• RECORDS TO USE
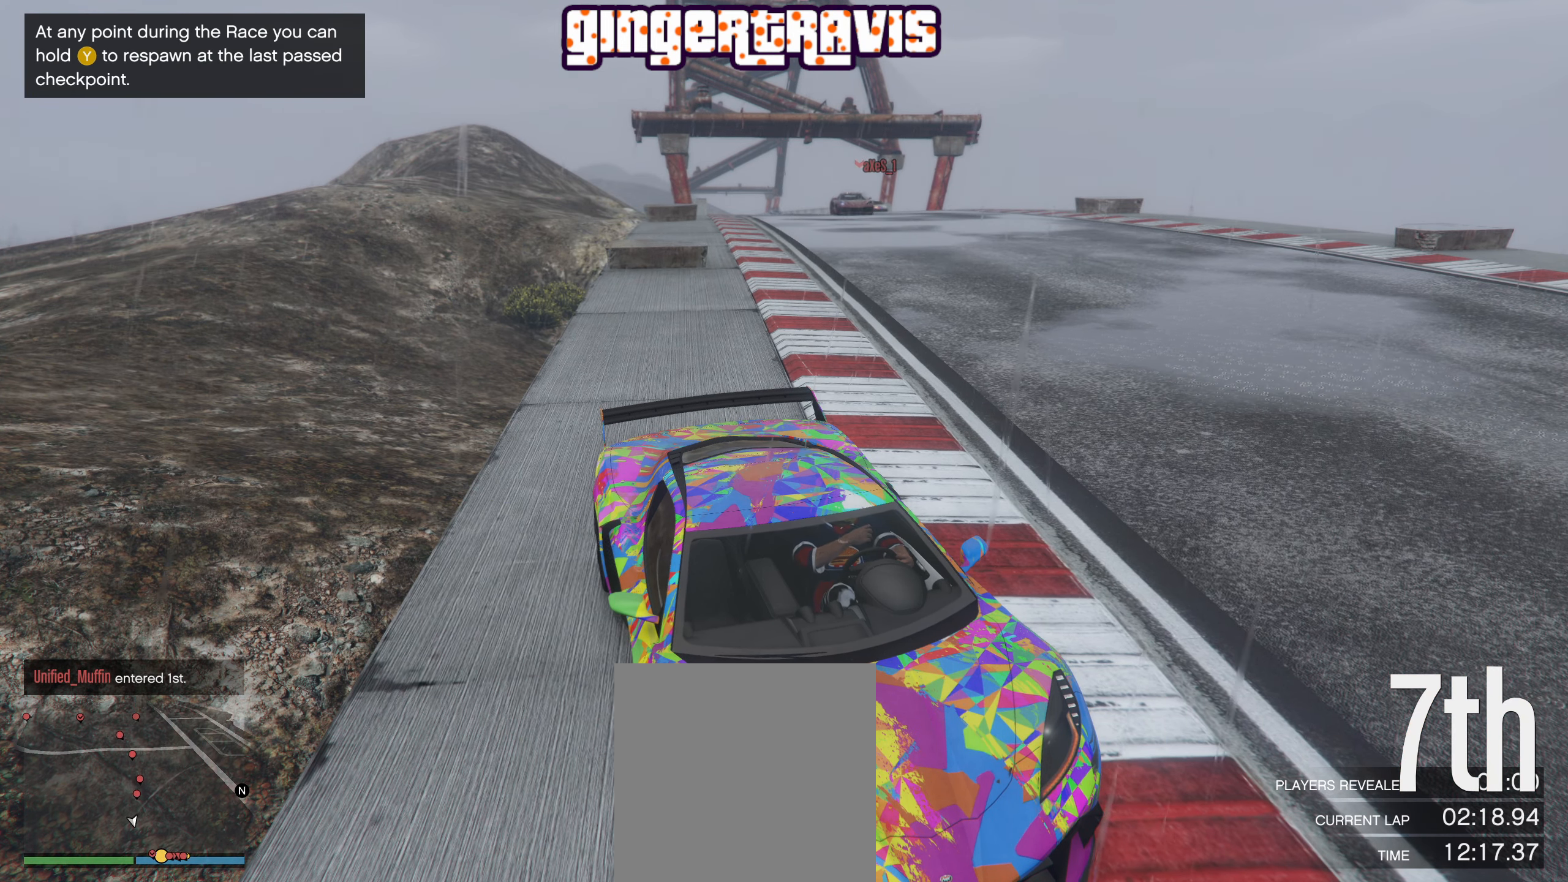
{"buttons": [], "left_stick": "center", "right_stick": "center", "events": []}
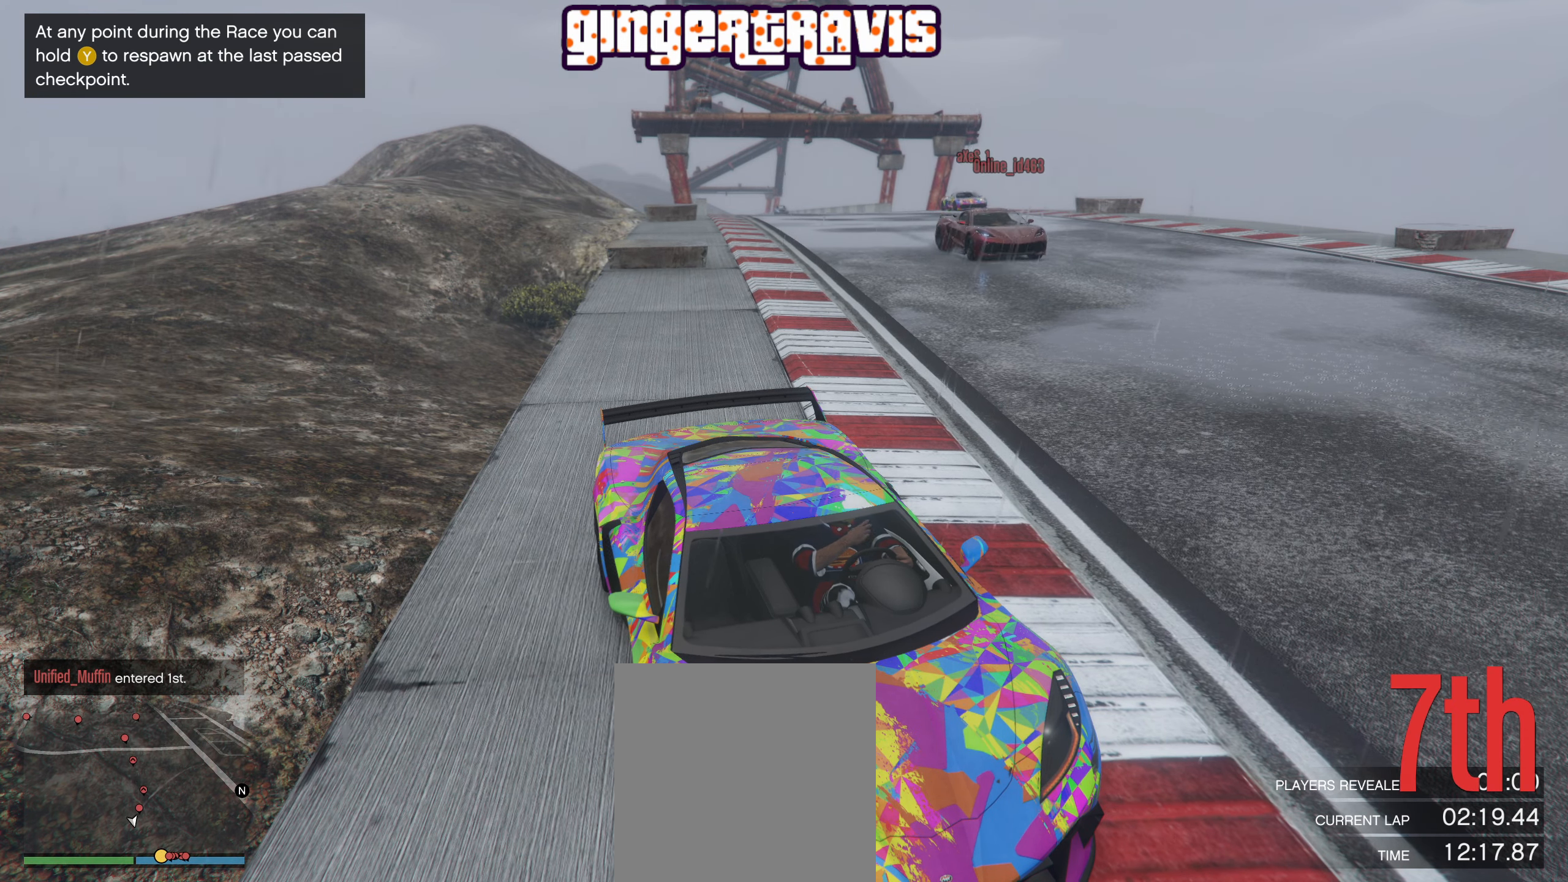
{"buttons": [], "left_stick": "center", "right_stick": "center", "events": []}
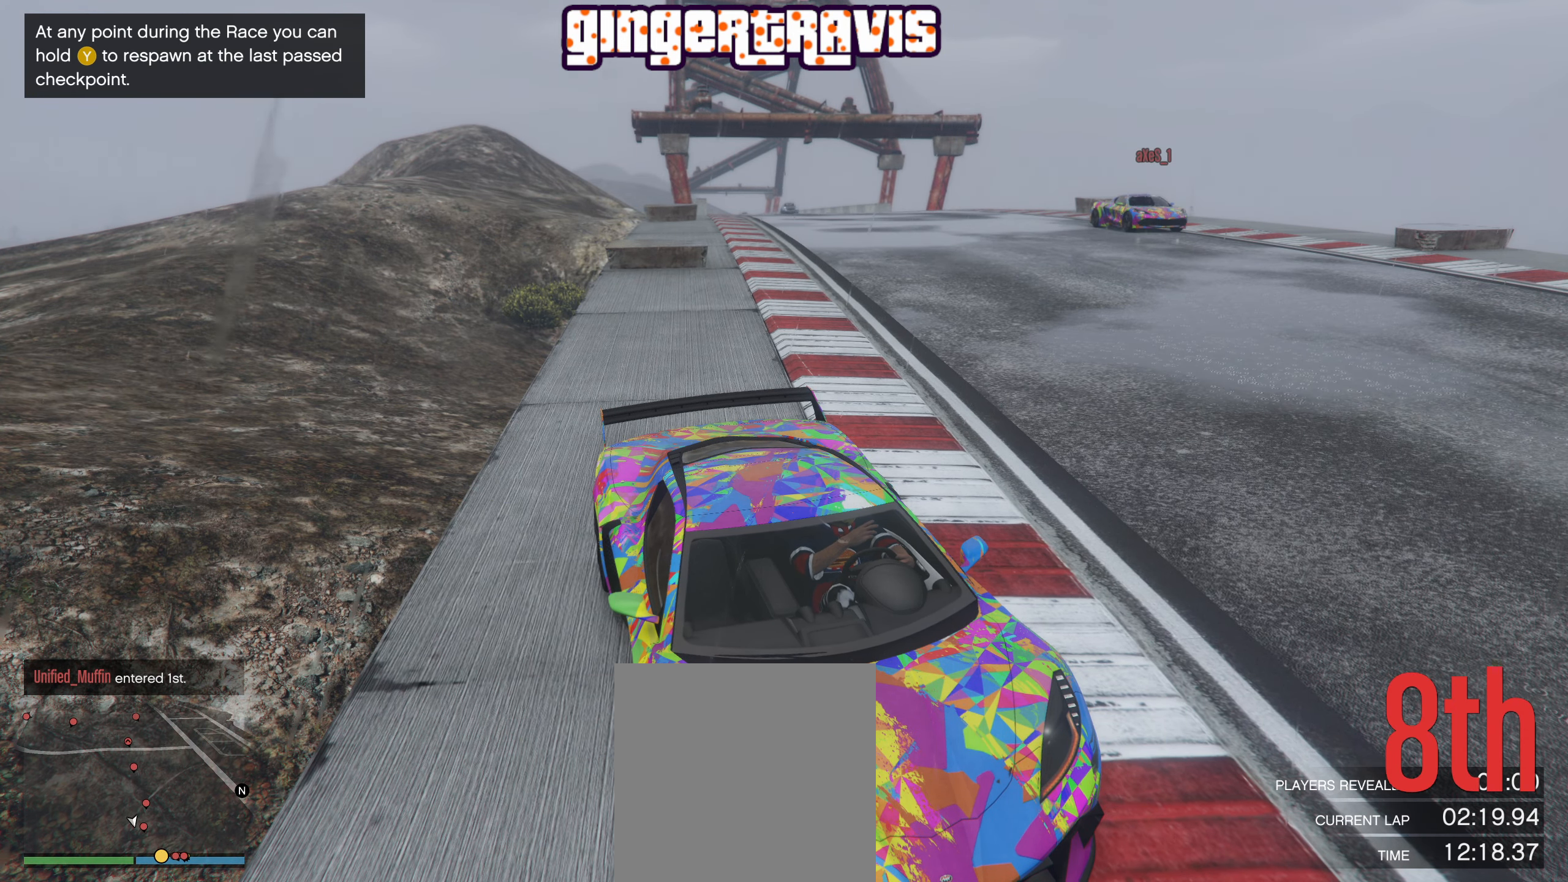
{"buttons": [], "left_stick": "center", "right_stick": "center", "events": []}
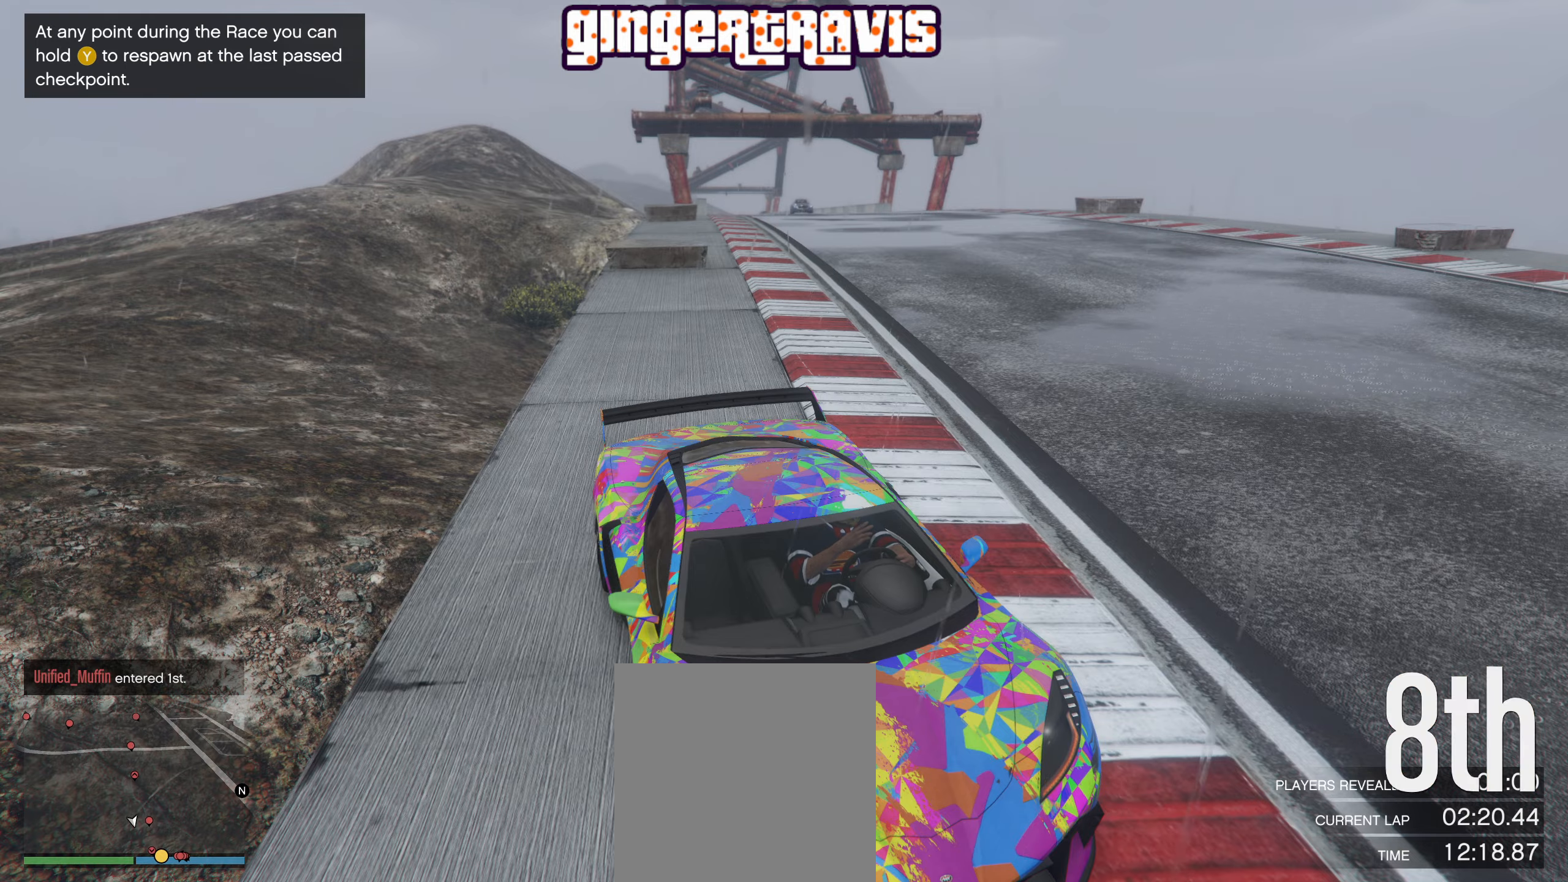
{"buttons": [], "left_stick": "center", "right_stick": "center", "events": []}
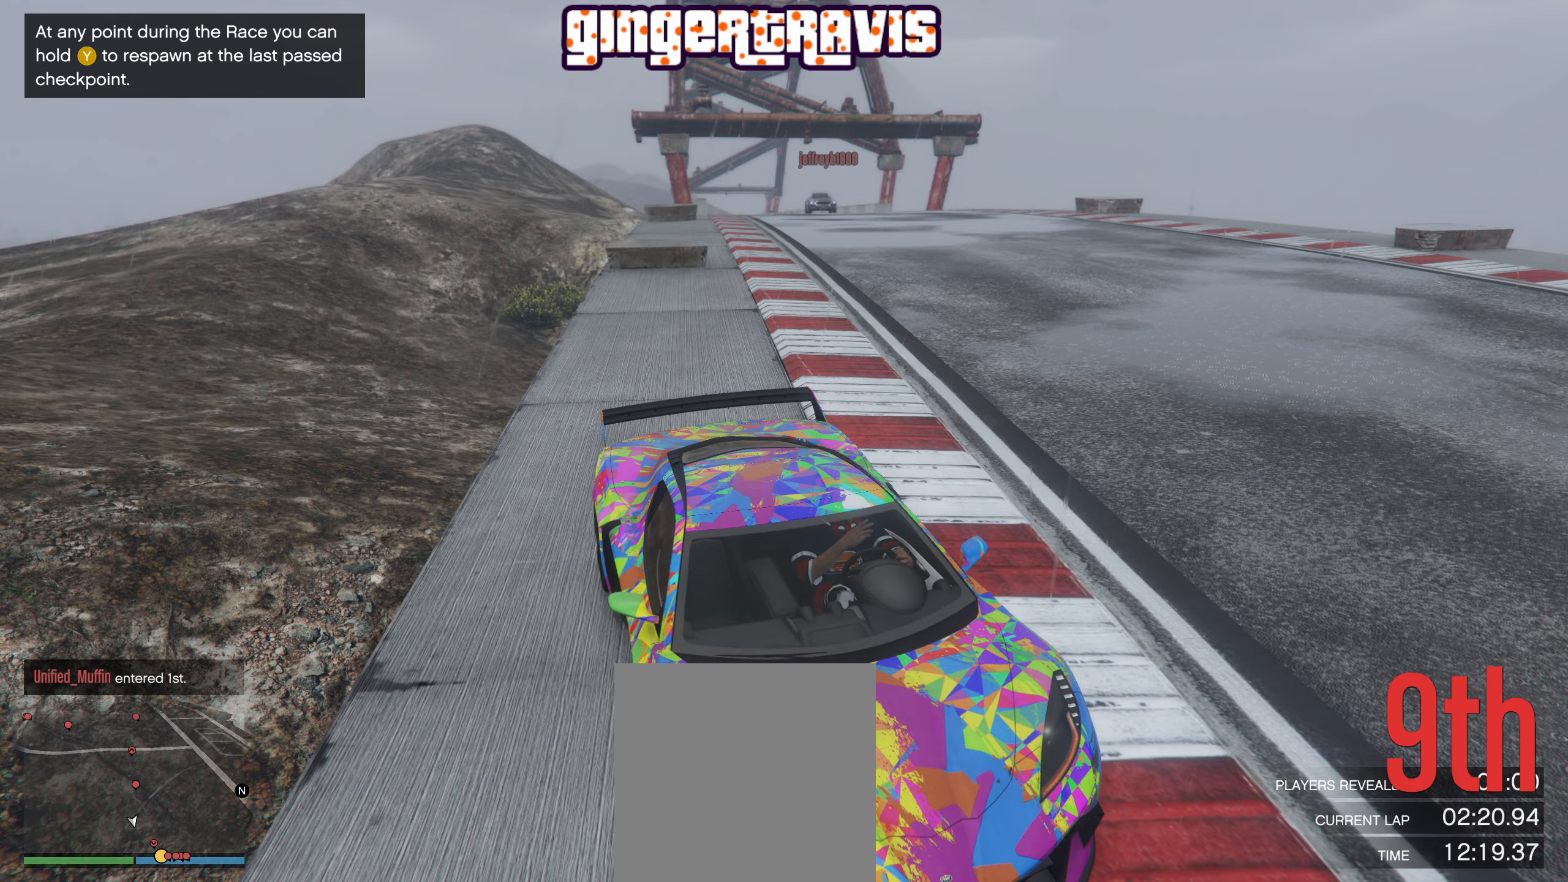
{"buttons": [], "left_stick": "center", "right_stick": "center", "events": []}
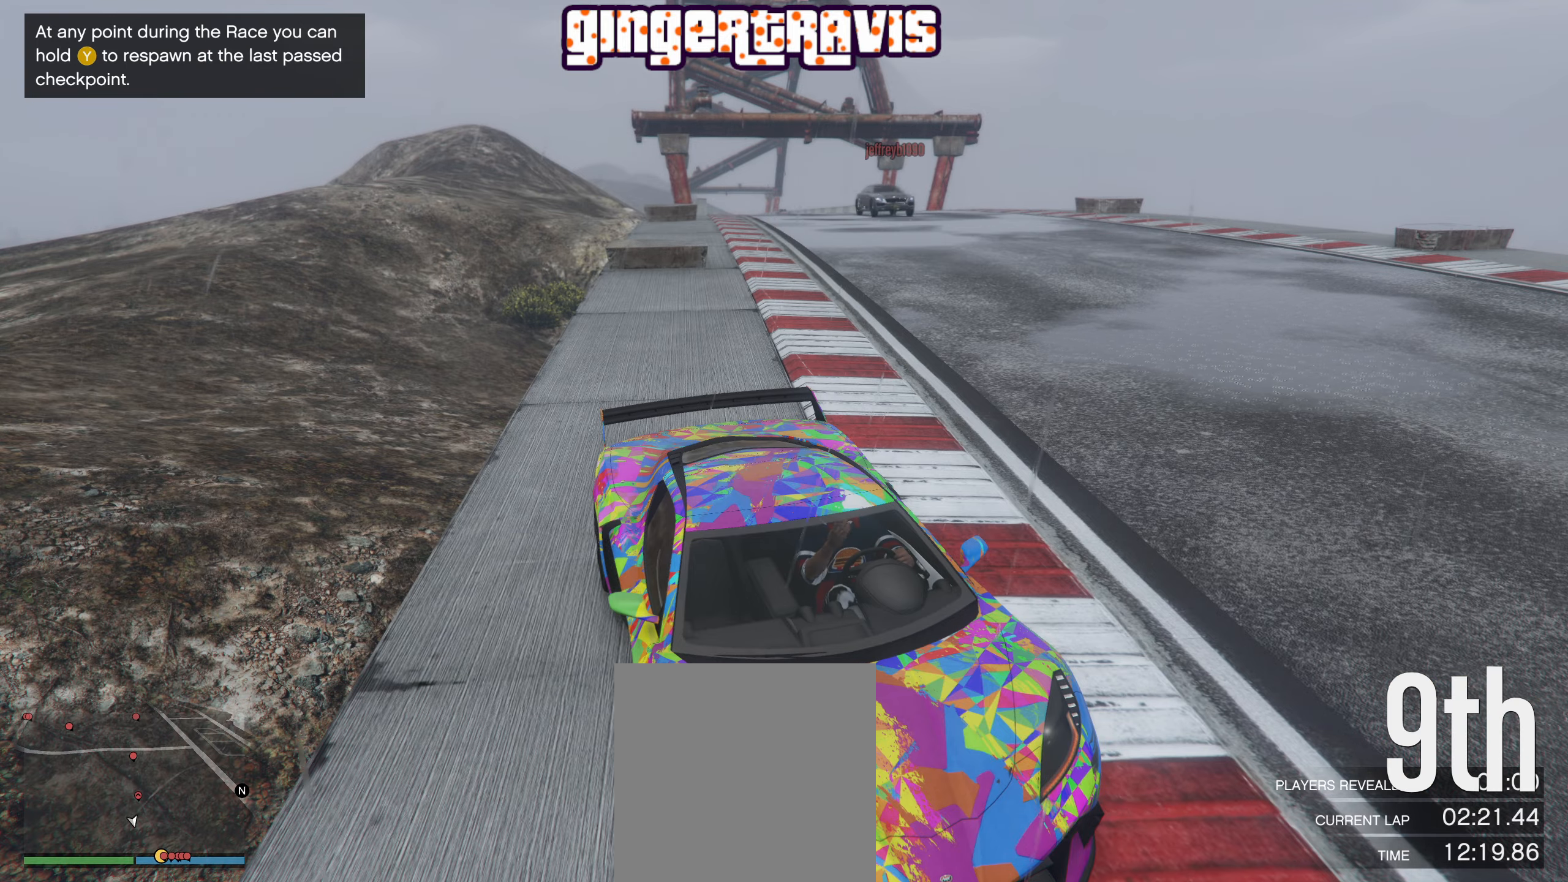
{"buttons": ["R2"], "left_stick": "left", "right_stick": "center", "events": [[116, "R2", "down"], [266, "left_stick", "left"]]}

• EXERCISE OBJECTIVE
Exact copies of all the entries, without any pictures, are what the answer must contain.

• PROBLEM SOLUTION
{"buttons": [], "left_stick": "center", "right_stick": "center", "events": []}
{"buttons": [], "left_stick": "center", "right_stick": "center", "events": []}
{"buttons": [], "left_stick": "center", "right_stick": "center", "events": []}
{"buttons": [], "left_stick": "center", "right_stick": "center", "events": []}
{"buttons": [], "left_stick": "center", "right_stick": "center", "events": []}
{"buttons": ["R2"], "left_stick": "left", "right_stick": "center", "events": [[116, "R2", "down"], [266, "left_stick", "left"]]}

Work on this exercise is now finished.